Le CIHEAM est une organisation intergouvernementale fondée en 1962 sous les auspices de l’Organisation de coopération et de développement économiques (OCDE) et du Conseil de l’Europe, qui regroupe 13 pays euro-méditerranéens. Le CIHEAM de Bari joue un rôle de premier plan dans la recherche sur l’utilisation et la gestion durables des terres et des ressources en eau, la lutte intégrée contre les ravageurs et l’agriculture biologique. En tant que centre de formation post-graduée, le CIHEAM Bari a formé depuis plus d’un demi-siècle des centaines d’étudiants et a établi un réseau efficace qui s’étend bien au-delà de la région méditerranéenne.

Rien que pour l’année académique 2019-2010, l’institut a formé 88 étudiants entièrement financés, dont 52 en première année d’études et 31 étudiants en MSc provenant des pays méditerranéens et au-delà. Il a organisé 23 cours de formation de courte durée auxquels ont participé 341 stagiaires de la Méditerranée et d’autres pays jusqu’au Pakistan. Tous les cours sont conformes à la norme ISO 90001/2015 pour l’éducation et la formation. Le CIHEAM Bari dispose d’un site expérimental de 10 ha et d’un laboratoire moderne pour les sols, l’eau et les plantes, doté des équipements les plus récents. L’institut collabore étroitement avec la FAO, la CE, la Banque mondiale, le FIDA, l’UNCCD, le PNUE, le Conseil arabe de l’eau et de nombreuses autres institutions nationales de recherche et d’éducation. En 2020, l’institut a participé en tant que demandeur principal ou partenaire à environ 90 projets financés par de nombreux donateurs.”

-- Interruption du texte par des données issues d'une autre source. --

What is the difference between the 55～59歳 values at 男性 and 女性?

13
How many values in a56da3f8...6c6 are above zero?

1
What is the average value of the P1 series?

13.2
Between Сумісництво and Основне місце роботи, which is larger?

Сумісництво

Le Centre international de recherche et de formation en agriculture (UTAEM) a été fondé en 1994. Il s’appelait à l’origine Centre de recherche et de formation en hydrologie agricole et est devenu l’UTAEM en 2009. L’objectif de l’UTAEM est d’augmenter la productivité et la qualité de la production agricole, de fournir une éducation et une formation nationales et internationales sur la préservation des ressources naturelles et génétiques et leur utilisation durable, et de mener des recherches sur ces formations. L’UTAEM fournit des services scientifiques et appliqués dans le domaine de la gestion durable des eaux sous l’égide de la direction générale de la recherche et de la politique agricoles du ministère de l’agriculture et de la sylviculture.

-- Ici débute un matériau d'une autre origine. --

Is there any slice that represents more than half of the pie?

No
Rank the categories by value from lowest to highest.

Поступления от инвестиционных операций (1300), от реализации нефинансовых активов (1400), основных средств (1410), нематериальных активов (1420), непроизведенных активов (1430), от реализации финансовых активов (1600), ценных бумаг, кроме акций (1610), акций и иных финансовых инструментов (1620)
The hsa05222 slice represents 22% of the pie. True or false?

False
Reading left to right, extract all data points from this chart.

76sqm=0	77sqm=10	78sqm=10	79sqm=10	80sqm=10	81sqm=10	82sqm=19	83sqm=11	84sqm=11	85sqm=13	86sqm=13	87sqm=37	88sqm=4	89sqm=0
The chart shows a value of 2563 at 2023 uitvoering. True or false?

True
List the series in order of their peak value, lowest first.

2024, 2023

L’UTAEM a participé et participe à plusieurs projets nationaux et internationaux tels que l’Union européenne (H2020), le programme Interreg IIB Medocc et l’Office des Nations unies pour la coopération Sud-Sud. Les projets nationaux sont financés par la Direction générale de la recherche et de la politique agricoles et le Conseil de la recherche scientifique et technologique de Turquie. Les projets de recherche sont généralement liés à la télédétection de la gestion des sols et des ressources en eau, à la qualité de l’eau et aux technologies d’irrigation.”

“PDS est une PME égyptienne établie en Egypte en 2011, concernée par les solutions de développement durable pour le développement socio-économique des communautés et les solutions durables dans les domaines de l’eau, de la sécurité alimentaire, de l’énergie et du changement climatique. PDS possède une solide expertise dans le domaine de la recherche et du développement, de l’évaluation de l’impact socio-économique, de la gestion et de l’évaluation de projets, du renforcement des capacités et de la formation, de la diffusion de projets, ainsi que de l’élaboration de solutions politiques aux défis environnementaux et sociétaux.

Au cours des 11 dernières années, PDS a géré des fonds provenant de divers donateurs internationaux tels que la DDC, l’ASDI, l’OIM, l’OIT, le MEPI et des ambassades en Égypte telles que l’ambassade des Pays-Bas et l’ambassade de Suisse. ElMahrousa PDS participe en tant que partenaire au projet PRIMA “”SureNexus””, avec le rôle de co-directeur dans la gestion et la coordination du projet. Il participera au développement de systèmes socio-écologiques et techniques alternatifs et s’occupera des facteurs favorables à NEXUS liés à la finance et à l’économie, et encouragera le courtage, la communication et la dissémination des connaissances et organisera des ateliers, des webinaires et des événements SureNexus.”